Badenoch told Hoyle she was “very sorry that the sequence that we chose was not to your satisfaction”.
But her comment prompte a fuming response from Hoyle, who accused the cabinet minister of failing to use the “correct manners”.
“Who do you think you’re speaking to secretary of state?” he said.
“I think we need to understand each other. I am the defender of this House and these benches on both sides.
“I am not going to be spoken to by a secretary of state who is absolutely not accepting my ruling.

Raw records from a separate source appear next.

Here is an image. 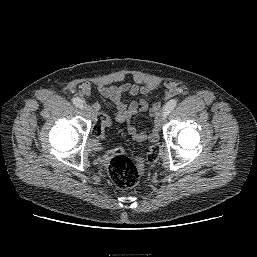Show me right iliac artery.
Returning <instances> with one entry per match:
<instances>
[{"mask_svg":"<svg viewBox=\"0 0 257 257\" xmlns=\"http://www.w3.org/2000/svg\"><path fill=\"white\" fill-rule=\"evenodd\" d=\"M72 102L75 106L79 107V108H82L83 107V100H81L79 97H74L72 99Z\"/></svg>","mask_w":257,"mask_h":257,"instance_id":"obj_1","label":"right iliac artery"}]
</instances>
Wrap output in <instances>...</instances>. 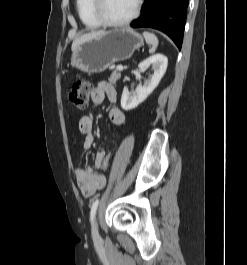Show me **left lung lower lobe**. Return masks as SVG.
Segmentation results:
<instances>
[{
    "label": "left lung lower lobe",
    "mask_w": 247,
    "mask_h": 265,
    "mask_svg": "<svg viewBox=\"0 0 247 265\" xmlns=\"http://www.w3.org/2000/svg\"><path fill=\"white\" fill-rule=\"evenodd\" d=\"M189 0H145L134 28L150 27L167 34L181 49Z\"/></svg>",
    "instance_id": "0a47b994"
}]
</instances>
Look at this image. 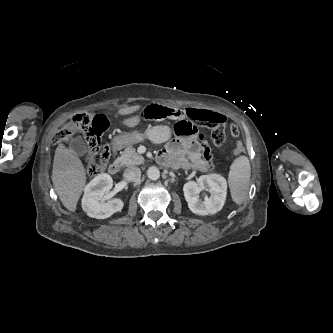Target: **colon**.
<instances>
[{
    "label": "colon",
    "instance_id": "5ec220e1",
    "mask_svg": "<svg viewBox=\"0 0 333 333\" xmlns=\"http://www.w3.org/2000/svg\"><path fill=\"white\" fill-rule=\"evenodd\" d=\"M186 115L193 120H207V115L194 109H187ZM182 112L161 105H149L137 113V120L140 123H148L150 120L180 119ZM212 128L211 141L213 145L220 146L226 140V133L236 136L238 129L235 125H221L219 122H205ZM109 126L108 120L104 116H92L87 113L78 114L73 117L69 127L62 129L57 135V141L63 144H69L75 134L80 133L84 136L88 151L86 157V169L89 175L100 174L106 167L110 157L111 150L108 145L101 144V136ZM177 135L190 137L195 135V127L185 120H181L175 126ZM198 142L201 145V155L207 168H213L212 153L208 145L203 141L201 135L198 136ZM234 153L238 154L244 151L243 143L235 144ZM100 152V160L96 161V155Z\"/></svg>",
    "mask_w": 333,
    "mask_h": 333
}]
</instances>
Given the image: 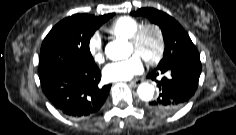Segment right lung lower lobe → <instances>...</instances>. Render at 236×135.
Wrapping results in <instances>:
<instances>
[{
	"instance_id": "obj_1",
	"label": "right lung lower lobe",
	"mask_w": 236,
	"mask_h": 135,
	"mask_svg": "<svg viewBox=\"0 0 236 135\" xmlns=\"http://www.w3.org/2000/svg\"><path fill=\"white\" fill-rule=\"evenodd\" d=\"M39 77L49 101L72 118H85L96 113L111 87L99 85L101 72L97 66L74 58L53 66H40Z\"/></svg>"
}]
</instances>
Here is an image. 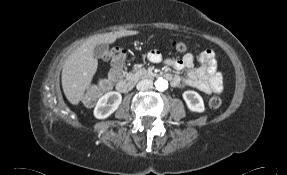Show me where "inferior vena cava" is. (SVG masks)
Instances as JSON below:
<instances>
[{
	"label": "inferior vena cava",
	"instance_id": "1",
	"mask_svg": "<svg viewBox=\"0 0 287 175\" xmlns=\"http://www.w3.org/2000/svg\"><path fill=\"white\" fill-rule=\"evenodd\" d=\"M153 85V82L149 79L142 80L141 82L138 83L137 89L138 90H146L150 88Z\"/></svg>",
	"mask_w": 287,
	"mask_h": 175
}]
</instances>
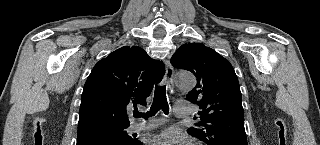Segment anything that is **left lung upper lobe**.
I'll list each match as a JSON object with an SVG mask.
<instances>
[{"mask_svg": "<svg viewBox=\"0 0 320 145\" xmlns=\"http://www.w3.org/2000/svg\"><path fill=\"white\" fill-rule=\"evenodd\" d=\"M171 63L197 78L187 99L202 109L198 112L201 121L188 133L207 145L232 141L247 145L239 82L230 62L202 43H186L174 53Z\"/></svg>", "mask_w": 320, "mask_h": 145, "instance_id": "1", "label": "left lung upper lobe"}]
</instances>
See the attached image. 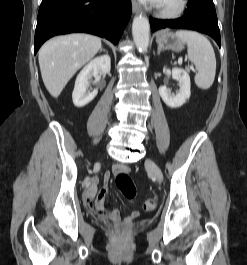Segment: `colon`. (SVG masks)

Take it with good grace.”
Hoyle added: “These members were elected by their constituents and they have the right to hear it first.
“It is time this government recognised we are al elected, we are all MPs, and used the correct manners.”
Badenoch told Hoyle she wished to “apologise”, adding: “I was tying to say I am vey sorry I did not see the standards which you accept of secretary of state, forgive my language.”
During his Tory leadership campaign against Liz Truss in the summer, Sunak pledged to put EU laws through the “shredder” in his firs 100 days in office.
But now only 600 laws would be revoked under the government’s legislation, rather than 4,000.
Leading Brexiteer Jacob Rees-Mogg this morning attacked Sunak for breaking his word.
“I’m afraid it’s no good being holier-than-thou if you then end up behaving like a Borgia,” he told BBC Radio 4′s Today programme.
The House of Borgia was a wealthy dynasty notorious during the Italian Renaissance for corruption and immorality.
Speaking to GB News, Home Office minister Sarah Dines earlier defended the shift as “not quite a U-turn”.
“It’s a more calculated, calm way of getting rid of some of these laws. We don’t want to throw the baby out with the bathwater,” she said.
The climbdown was cautiously welcomed by critics in business and environmental groups who had warned the project was unfeasible and that important regulations would be scrapped without proper scrutiny.